When you're performing a heavy deadlift or back squat, it's immediately obvious to an observer why we call them 'the slow lifts' - your body just isn't moving quickly. What's not obvious, though, is what's happening beneath the surface. Starting from your Central Nervous System, nerves are being activated on the surface of muscle tissue. These nerves activate the muscles in sequence, and at the level necessary to complete the lift, starting with the weakest.
By now, many have heard of the 'slow twitch' muscle fibres and the 'fast twitch' muscle fibres. They're not completely distinct: they exist on a spectrum of fibre in each individual muscle, and tend toward either endurance (slow twitch) or speed (fast twitch.) When lifting a weight, the slow-twitch are first recruited, followed by the fast-twitch, to meet the demand presented by the load. A bigger weight requires the recruitment of more fast-twitch muscle fibre, but the slow-twitch fibre is still recruited first.
The speed at which your body activates these fibres is largely what determines success in weightlifting. We refer to that speed as "Rate of Force Development" around here, and it's also the key to success for other athletes who require speed: MMA fighters, sprinters, powerlifters, wrestlers... Yes, even powerlifters: those brutes with big bellies who certainly don't appear fast.

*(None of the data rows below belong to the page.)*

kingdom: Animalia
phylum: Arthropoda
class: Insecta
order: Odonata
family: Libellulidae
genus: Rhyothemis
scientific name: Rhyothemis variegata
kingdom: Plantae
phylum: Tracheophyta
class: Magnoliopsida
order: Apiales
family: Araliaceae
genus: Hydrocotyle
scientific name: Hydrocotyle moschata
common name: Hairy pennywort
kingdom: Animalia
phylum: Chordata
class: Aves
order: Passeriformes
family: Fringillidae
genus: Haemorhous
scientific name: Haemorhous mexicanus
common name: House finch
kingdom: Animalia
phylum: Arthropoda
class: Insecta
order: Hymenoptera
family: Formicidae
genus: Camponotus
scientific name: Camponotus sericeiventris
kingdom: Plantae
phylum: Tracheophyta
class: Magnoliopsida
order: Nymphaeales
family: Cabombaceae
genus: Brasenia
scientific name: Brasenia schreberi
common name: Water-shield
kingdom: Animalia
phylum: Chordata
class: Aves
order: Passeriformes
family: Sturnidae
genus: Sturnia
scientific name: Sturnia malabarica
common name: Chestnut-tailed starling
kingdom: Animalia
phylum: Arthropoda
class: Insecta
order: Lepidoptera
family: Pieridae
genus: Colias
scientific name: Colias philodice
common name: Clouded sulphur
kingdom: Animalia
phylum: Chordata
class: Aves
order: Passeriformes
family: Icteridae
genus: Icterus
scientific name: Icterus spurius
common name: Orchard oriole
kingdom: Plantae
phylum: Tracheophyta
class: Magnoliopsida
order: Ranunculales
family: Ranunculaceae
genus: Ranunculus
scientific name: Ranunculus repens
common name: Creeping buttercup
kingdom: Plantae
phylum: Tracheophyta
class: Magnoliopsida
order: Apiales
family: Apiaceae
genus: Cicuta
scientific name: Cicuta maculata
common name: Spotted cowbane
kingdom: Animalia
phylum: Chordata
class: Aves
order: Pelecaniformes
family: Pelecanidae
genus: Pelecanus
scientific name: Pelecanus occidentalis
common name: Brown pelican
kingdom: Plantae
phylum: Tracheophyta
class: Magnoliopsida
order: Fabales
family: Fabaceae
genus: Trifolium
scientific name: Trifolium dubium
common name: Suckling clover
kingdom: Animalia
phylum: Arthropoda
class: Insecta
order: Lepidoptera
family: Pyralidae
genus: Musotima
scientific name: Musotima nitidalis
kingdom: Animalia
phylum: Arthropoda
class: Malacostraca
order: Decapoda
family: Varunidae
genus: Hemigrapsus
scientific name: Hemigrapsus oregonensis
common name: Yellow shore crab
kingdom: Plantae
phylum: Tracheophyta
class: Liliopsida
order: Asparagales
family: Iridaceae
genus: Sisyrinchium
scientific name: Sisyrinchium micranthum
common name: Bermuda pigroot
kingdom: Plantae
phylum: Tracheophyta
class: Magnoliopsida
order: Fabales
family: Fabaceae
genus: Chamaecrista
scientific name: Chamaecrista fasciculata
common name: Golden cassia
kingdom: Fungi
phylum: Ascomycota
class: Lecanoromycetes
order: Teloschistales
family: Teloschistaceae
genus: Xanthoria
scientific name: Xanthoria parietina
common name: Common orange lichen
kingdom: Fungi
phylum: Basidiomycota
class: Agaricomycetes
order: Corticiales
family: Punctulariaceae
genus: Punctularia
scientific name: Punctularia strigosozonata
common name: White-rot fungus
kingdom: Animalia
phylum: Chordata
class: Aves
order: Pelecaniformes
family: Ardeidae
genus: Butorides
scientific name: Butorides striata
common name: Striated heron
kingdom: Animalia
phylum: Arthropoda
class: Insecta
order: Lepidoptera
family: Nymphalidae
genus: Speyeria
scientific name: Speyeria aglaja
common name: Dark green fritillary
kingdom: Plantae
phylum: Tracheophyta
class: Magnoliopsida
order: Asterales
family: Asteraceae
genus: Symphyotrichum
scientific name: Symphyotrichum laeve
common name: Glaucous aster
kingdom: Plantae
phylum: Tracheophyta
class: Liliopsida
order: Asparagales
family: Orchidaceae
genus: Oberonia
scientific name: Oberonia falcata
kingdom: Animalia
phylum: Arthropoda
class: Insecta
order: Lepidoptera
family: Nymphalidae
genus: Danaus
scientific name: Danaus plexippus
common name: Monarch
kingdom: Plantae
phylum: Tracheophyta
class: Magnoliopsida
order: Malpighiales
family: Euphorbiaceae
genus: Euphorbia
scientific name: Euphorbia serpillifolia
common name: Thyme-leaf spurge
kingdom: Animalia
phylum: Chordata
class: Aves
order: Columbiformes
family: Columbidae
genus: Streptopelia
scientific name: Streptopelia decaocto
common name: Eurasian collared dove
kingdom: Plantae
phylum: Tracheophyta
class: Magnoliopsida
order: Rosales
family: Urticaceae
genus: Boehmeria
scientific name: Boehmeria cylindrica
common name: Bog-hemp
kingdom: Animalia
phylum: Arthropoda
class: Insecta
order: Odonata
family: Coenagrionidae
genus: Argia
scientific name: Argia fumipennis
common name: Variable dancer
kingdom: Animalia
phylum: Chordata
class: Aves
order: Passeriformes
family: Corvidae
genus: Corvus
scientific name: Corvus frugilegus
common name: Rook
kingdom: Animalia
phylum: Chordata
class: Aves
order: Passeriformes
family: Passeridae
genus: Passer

1) total potential force - your upper strength limit, which in turn can be limited by total muscle fibre;
2) recruitment speed - how quickly the muscle can up-regulate from slow to fast-twitch fibres;
3) recruitment efficiency - how well the CNS or PNS can recruit the right fibres, at the right time.
In classical weightlifting - the sport we call, "Olympic Lifting" for clarity - the bench press, squat, and deadlift were used as assistance lifts to improve strength (#1.) However, they can also be used, at high percentages of your max, to improve #2 and #3. Though the bar may appear to be moving slowly, RFD is rapidly recruiting force across the spectrum of muscle tissue.
Traditionally, when improvement of power is the goal, the base training is done with heavy weight (or light weight for high speed, according to Prilepin's Table) to improve RFD. For the last two months, our programming for CrossFit has included a LOT of the 'slow' lifts as we build our strength base. For members of the Green Army Competitive Team, you'll see this 'strength phase' continue for a little longer, and then taper into the speed-based 'power phase' toward Christmas (and just in time for the SuperMeet.) To reap the benefits of the programming: show up. Do the strength work. This is just a taste of the science behind the writing on the chalkboard.